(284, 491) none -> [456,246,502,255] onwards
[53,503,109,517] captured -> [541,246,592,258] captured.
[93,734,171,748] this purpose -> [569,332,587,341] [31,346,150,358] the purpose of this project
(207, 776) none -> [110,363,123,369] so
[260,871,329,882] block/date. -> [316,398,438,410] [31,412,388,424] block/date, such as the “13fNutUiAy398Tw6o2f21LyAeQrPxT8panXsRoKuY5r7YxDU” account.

--

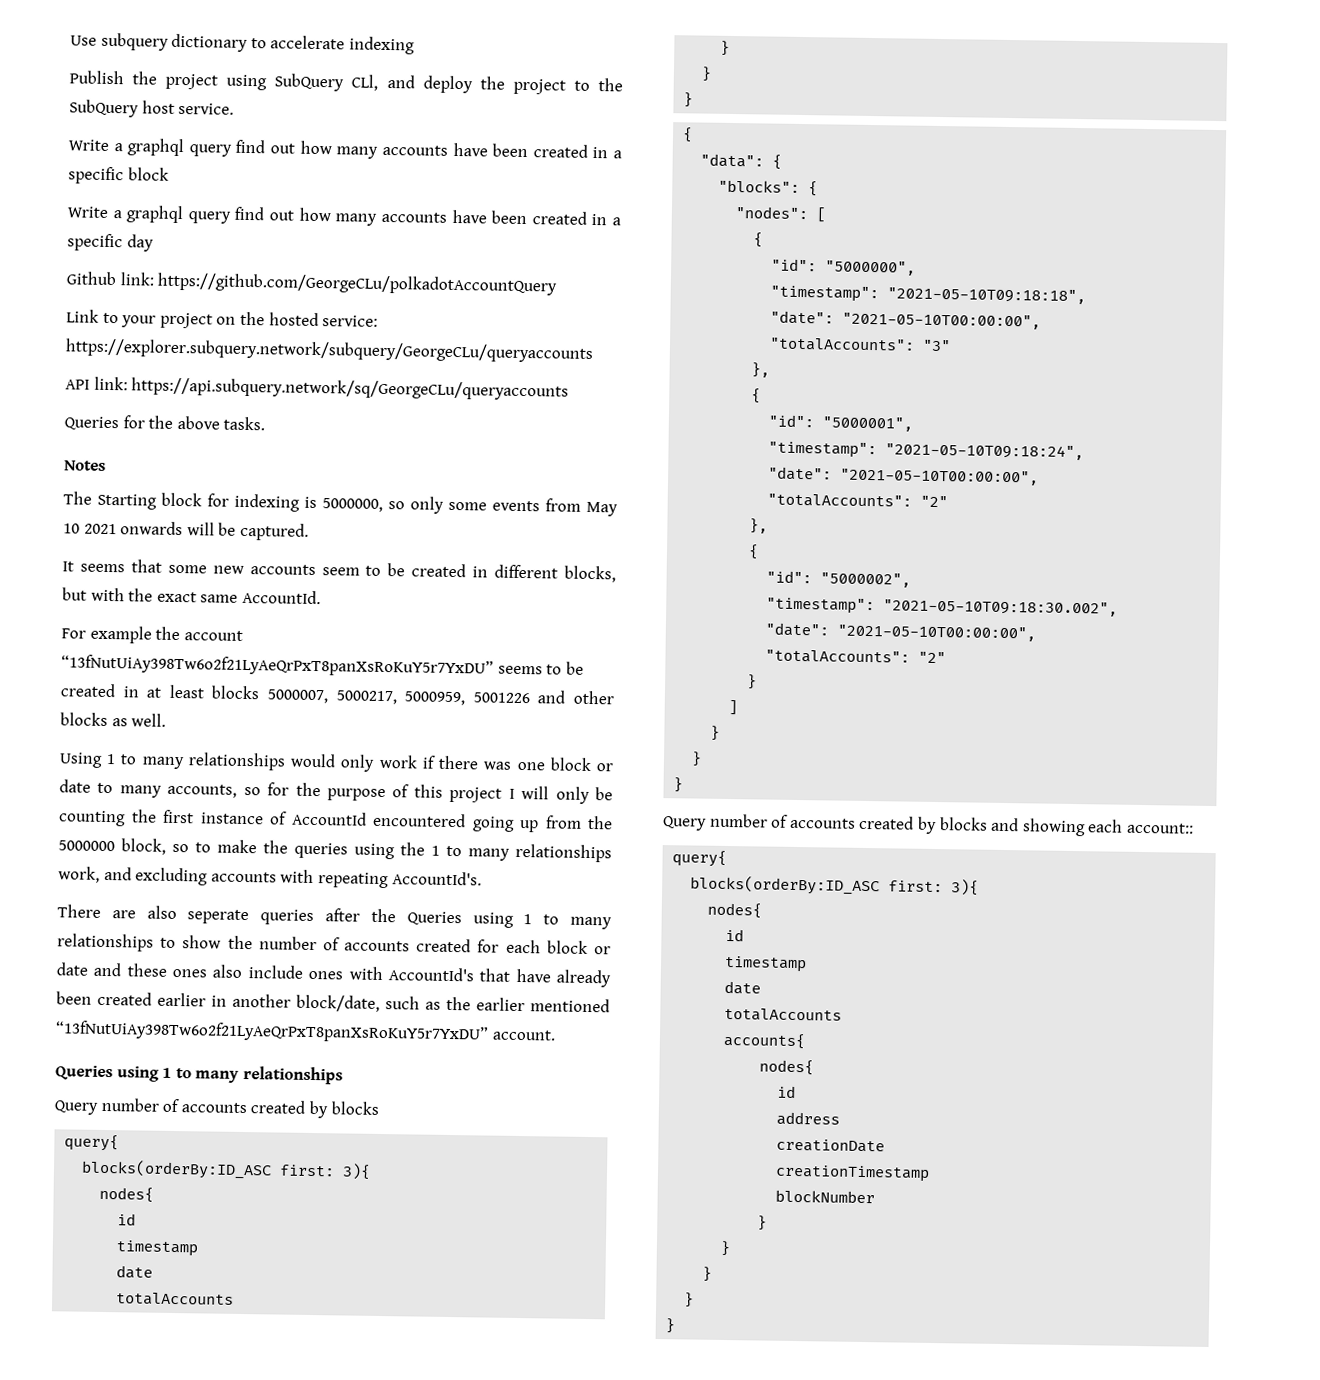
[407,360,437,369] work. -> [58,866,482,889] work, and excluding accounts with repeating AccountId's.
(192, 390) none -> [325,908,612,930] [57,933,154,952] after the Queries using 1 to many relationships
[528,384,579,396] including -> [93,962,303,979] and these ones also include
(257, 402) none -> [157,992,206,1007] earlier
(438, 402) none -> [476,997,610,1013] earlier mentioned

==

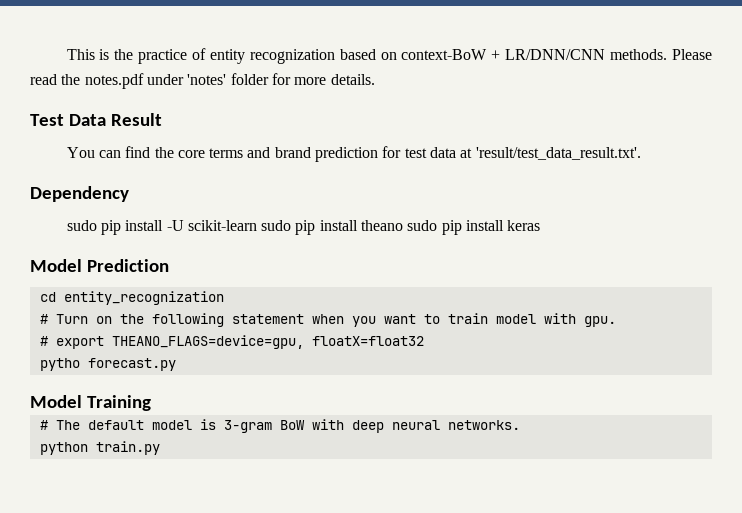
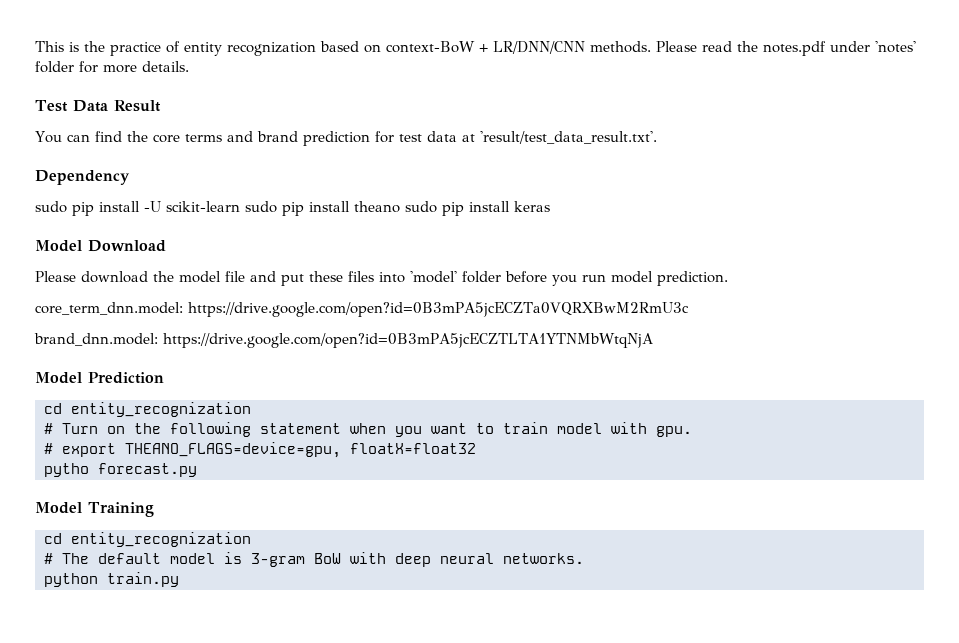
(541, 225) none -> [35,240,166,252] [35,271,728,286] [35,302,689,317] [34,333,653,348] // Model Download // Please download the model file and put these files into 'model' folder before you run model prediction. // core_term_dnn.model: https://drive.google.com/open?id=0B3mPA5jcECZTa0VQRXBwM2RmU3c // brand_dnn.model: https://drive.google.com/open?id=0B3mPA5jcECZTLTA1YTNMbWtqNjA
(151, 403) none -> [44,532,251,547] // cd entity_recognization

▶ _Task brief_
The answer is the run of lines above from the line containing "[93,734,171,748] this purpose" through the line containing "[260,871,329,882] block/date. ->", copied exactly and alone.

▶ _Output for this exercise_
[93,734,171,748] this purpose -> [569,332,587,341] [31,346,150,358] the purpose of this project
(207, 776) none -> [110,363,123,369] so
[260,871,329,882] block/date. -> [316,398,438,410] [31,412,388,424] block/date, such as the “13fNutUiAy398Tw6o2f21LyAeQrPxT8panXsRoKuY5r7YxDU” account.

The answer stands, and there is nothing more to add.